AIFriendly-LHC

AI-Friendly learns to detect Higgs' Boson in a dataset with simulations from the Large Hadron Collider

1) What are the features in a Large Hadron Collider database?

The format this work refers to is the LHCO format. It has three types of features: kinematic, particle numbers (e.g. leptonic number) and others (dummy features and event index). In the present work we will refer to the presence or absence of the particle numbers by refering to the 'full' database VS the 'kinematic' database.

2) What is AI-Friendly's performance over the database?
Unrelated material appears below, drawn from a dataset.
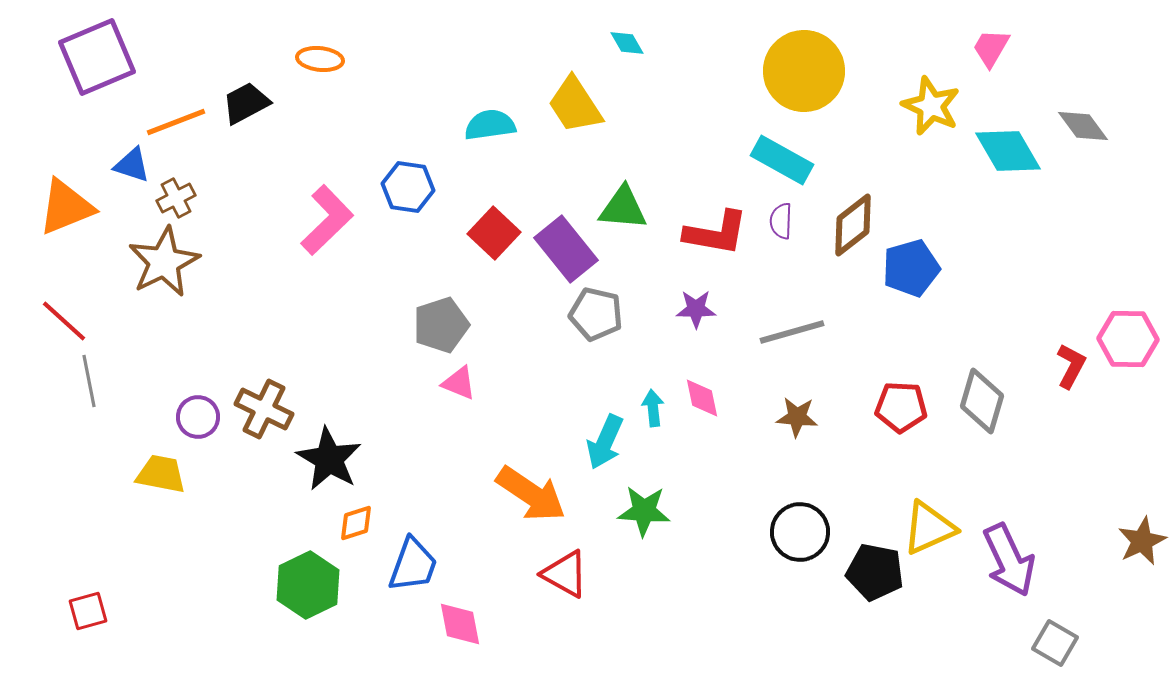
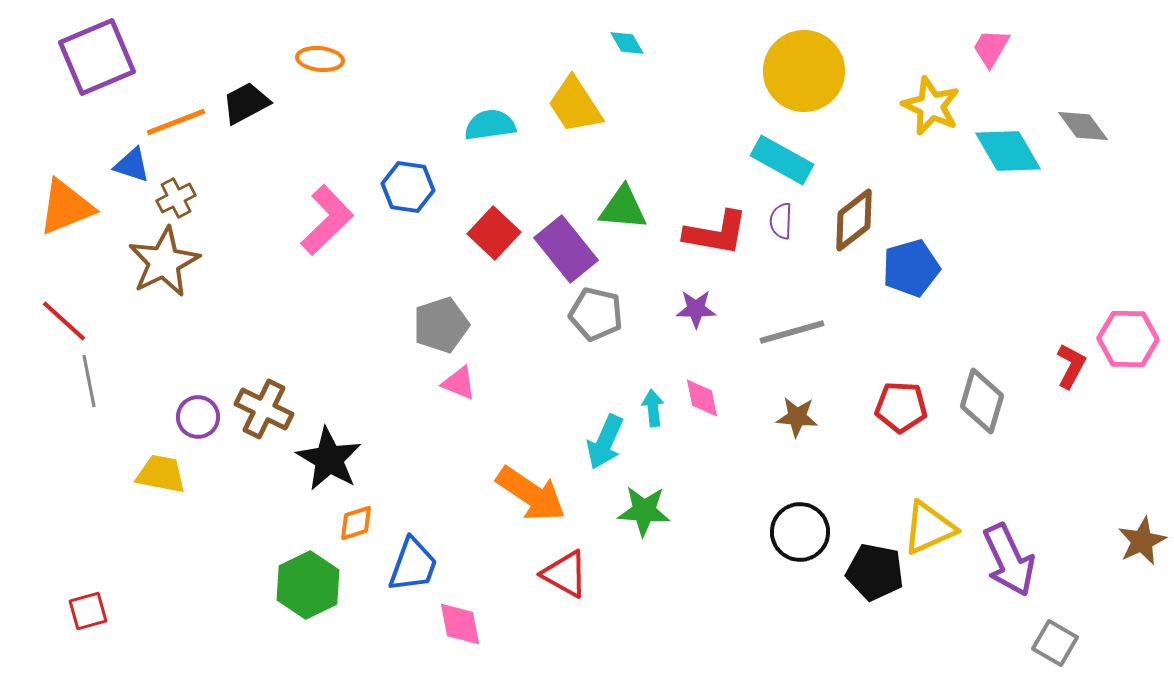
brown diamond at (853, 225): moved 1 px right, 5 px up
When trained over the full database (i.e. the database with both kinematic info and particle numbers info) AI-Friendly obtained a classification accuracy of more than 80% which led to a model with an area under the reciever operating curve (ROC) of more than 90% (see graph below).

_{Full Database.
LEFT: training metrics (loss and accuracy) for the training and validation set; MIDDLE: ROC-curve over the testing set; RIGHT: output weights per category over the testing set.}

3) How important is the kinematic information?

AI-Friendly was trained over the kinematic database (i.e. the database with only kinematic features) and the performance was approximately the same. The conclusion is that kinematic information has a high relative importance

_{Only Kinematic Information.
LEFT: training metrics (loss and accuracy) for the training and validation set; MIDDLE: ROC-curve over the testing set; RIGHT: output weights per category over the testing set. Compare against the previous chart and note that the AUC and accuracy is almost the same}

4) How important is the coordinate system in which the kinematic information is expressed in?
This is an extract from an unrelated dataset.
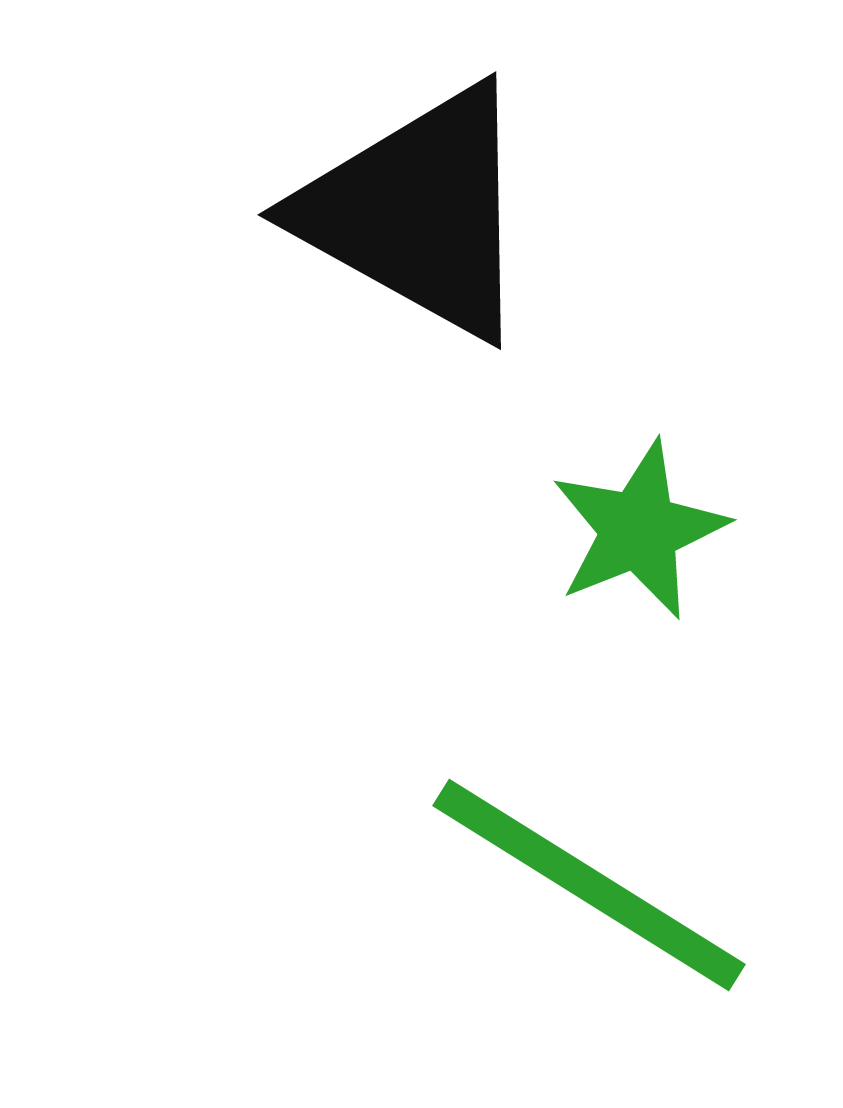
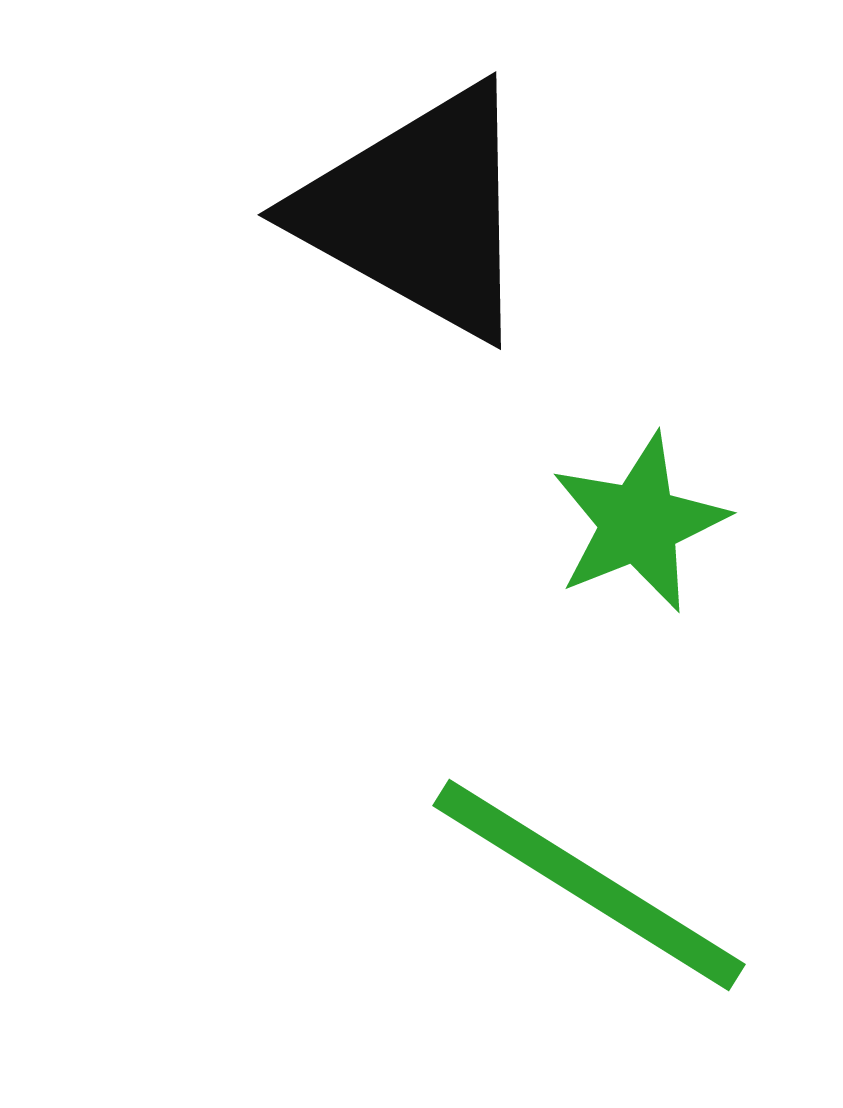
green star: moved 7 px up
AI-Friendly was trained over the kinematic database rewritten in cartesian coordinates and the predictive quality was relatively poorer than the one obtained from training AI-Friendly with the spherical coordinate system

_{Only Kinematic Information in cartesian coordinates.
LEFT: training metrics (loss and accuracy) for the training and validation set; MIDDLE: ROC-curve over the testing set; RIGHT: output weights per category over the testing set. Compare against the previous chart and note that the AUC and accuracy is now worst}

5) Does adding more layers increase AI-Friendly's accuracy when the coordinate system is cartesian? Why?

Allowing AI-Friendly to perform 'Deep Learning' (i.e. adding two layers) led to better results for the kinematic database in cartesian coordinates and the interpretation is that, as more depth allows for a greater complexity, it is now possible for AI-Friendly to internally map the cartesian vectors into a somewhat more convenient system.